Dina berusaha menarik mulutnya, tapi Pak Pram menjambak rambut Dina dan memaksanya terus menelan kontolnya yang besar. Dina menggelengkan kepala dan berusaha melepaskan diri dari tangan Pak Pram. Dina tidak mau Pak Pram orgasme di dalam mulutnya. Dina bisa mendengar suara tawa pria tua itu ketika akhirnya pejuh Pak Pram meledak di dalam mulutnya. Pak Pram membanjiri tenggorokan istri Anton dengan spermanya.

“Telan.” Kata Pak Pram dengan geram, kontolnya dilesakkan sampai ke ujung.

Dina tidak bisa menahan lagi dan dengan satu tegukan, dia menelan semua muntahan sperma Pak Pramono.

“Anak baik.” Kata Pak Pramono sambil mengendurkan pegangannya dan membiarkan Dina jatuh ke lantai dengan lemas.

Dina menundukkan kepala, dia tidak bisa menghentikan air mata yang terus jatuh menuruni pipinya yang putih mulus. Bibirnya memar dan mulutnya terasa sakit usai mengoral penis Pak Pramono. Tenggorokan Dina juga terasa lecet karena dipaksa menelan kontol besar sampai ke ujung. Dina menunggu sampai Pak Pramono menyuruhnya mengenakan baju. Dia ingin segera pergi meninggalkan kamar ini. Pulang ke rumah, mandi besar lalu tidur. Dina ingin segera meninggalkan semua mimpi buruk ini.

Jari jemari Pak Pramono mengelus dagu sembari mengangkat wajah Dina.

“Mbak Dina kok menangis? Tidak menyukai oral seks?”

“Tidak.” Kata Dina pelan.

“Mbak Dina pintar sekali melakukan oral seks. Seharusnya bangga bukannya malah menangis. Belum pernah aku orgasme secepat itu.”

“Saya mohon Pak Pram, bolehkah saya pergi sekarang?”

“Pakai bajumu dulu.”

Wajah pria itu berubah menjadi sopan.

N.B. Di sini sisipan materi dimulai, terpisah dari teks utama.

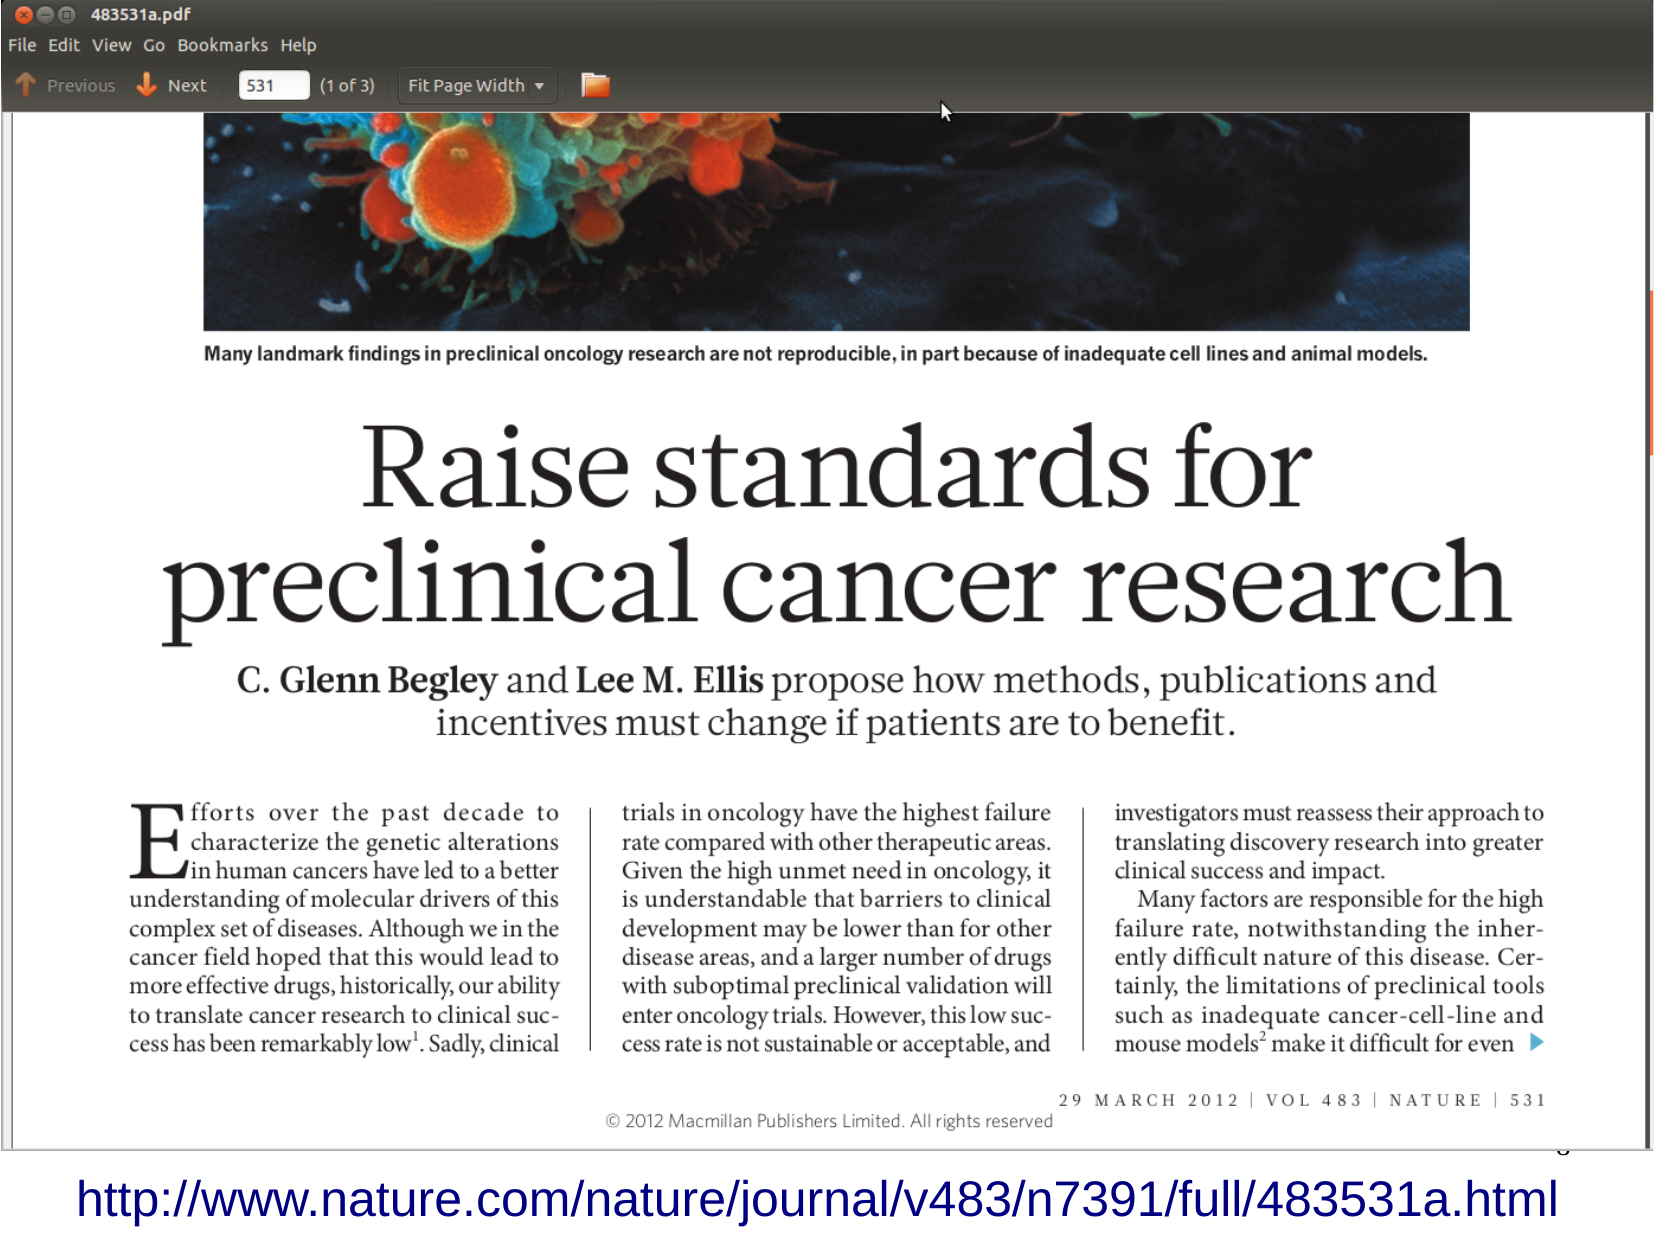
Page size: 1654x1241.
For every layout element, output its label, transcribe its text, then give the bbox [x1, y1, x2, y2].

text_box http://www.nature.com/nature/journal/v483/n7391/full/483531a.html [0, 1163, 1651, 1235]
picture [1, 0, 1654, 1151]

Dina segera berdiri dan mengenakan pakaiannya.

“Pak Pram, celana dalam saya?” tanya Dina yang sudah bersiap mengenakan rok.
“Itu milikku sekarang. Beli yang baru.”

Dina tidak ingin berdebat dengannya. Setelah usai mengenakan pakaian, Dina langsung bergegas berdiri dan mengambil tas serta jaketnya di lemari. Dina sudah membuka pintu saat Pak Pramono memanggilnya.

“Mbak Dina.”

Dina terhenti di koridor. Dia hanya melirik sedikit ke belakang.

“Aku akan menghubungimu lagi.”

Dina tidak mengatakan apa-apa dan melangkah pergi meninggalkan Pak Pramono. Dia amat bersyukur Pak Pram tidak menidurinya hari ini.